**Task requirements**
Copy out every line of the records where the string "December" occurs.

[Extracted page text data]
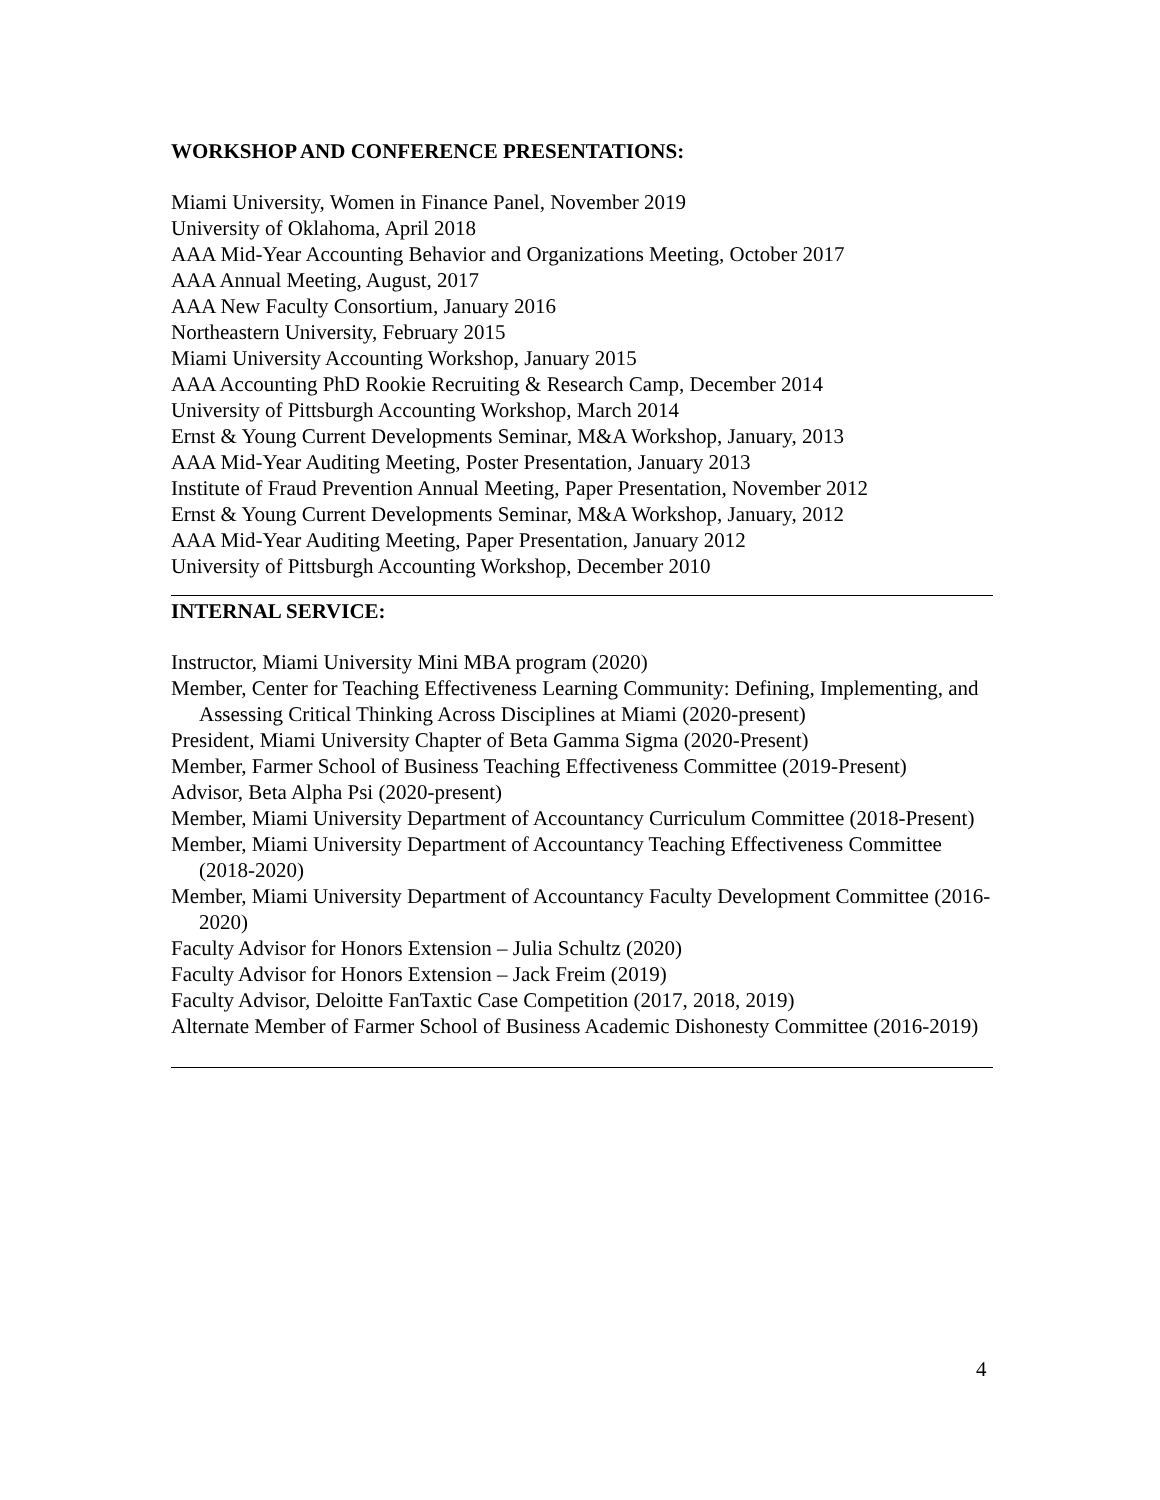WORKSHOP AND CONFERENCE PRESENTATIONS:
Miami University, Women in Finance Panel, November 2019
University of Oklahoma, April 2018
AAA Mid-Year Accounting Behavior and Organizations Meeting, October 2017
AAA Annual Meeting, August, 2017
AAA New Faculty Consortium, January 2016
Northeastern University, February 2015
Miami University Accounting Workshop, January 2015
AAA Accounting PhD Rookie Recruiting & Research Camp, December 2014
University of Pittsburgh Accounting Workshop, March 2014
Ernst & Young Current Developments Seminar, M&A Workshop, January, 2013
AAA Mid-Year Auditing Meeting, Poster Presentation, January 2013
Institute of Fraud Prevention Annual Meeting, Paper Presentation, November 2012
Ernst & Young Current Developments Seminar, M&A Workshop, January, 2012
AAA Mid-Year Auditing Meeting, Paper Presentation, January 2012
University of Pittsburgh Accounting Workshop, December 2010
INTERNAL SERVICE:
Instructor, Miami University Mini MBA program (2020)
Member, Center for Teaching Effectiveness Learning Community: Defining, Implementing, and Assessing Critical Thinking Across Disciplines at Miami (2020-present)
President, Miami University Chapter of Beta Gamma Sigma (2020-Present)
Member, Farmer School of Business Teaching Effectiveness Committee (2019-Present)
Advisor, Beta Alpha Psi (2020-present)
Member, Miami University Department of Accountancy Curriculum Committee (2018-Present)
Member, Miami University Department of Accountancy Teaching Effectiveness Committee (2018-2020)
Member, Miami University Department of Accountancy Faculty Development Committee (2016-2020)
Faculty Advisor for Honors Extension – Julia Schultz (2020)
Faculty Advisor for Honors Extension – Jack Freim (2019)
Faculty Advisor, Deloitte FanTaxtic Case Competition (2017, 2018, 2019)
Alternate Member of Farmer School of Business Academic Dishonesty Committee (2016-2019)
4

**Reply to the task**
AAA Accounting PhD Rookie Recruiting & Research Camp, December 2014
University of Pittsburgh Accounting Workshop, December 2010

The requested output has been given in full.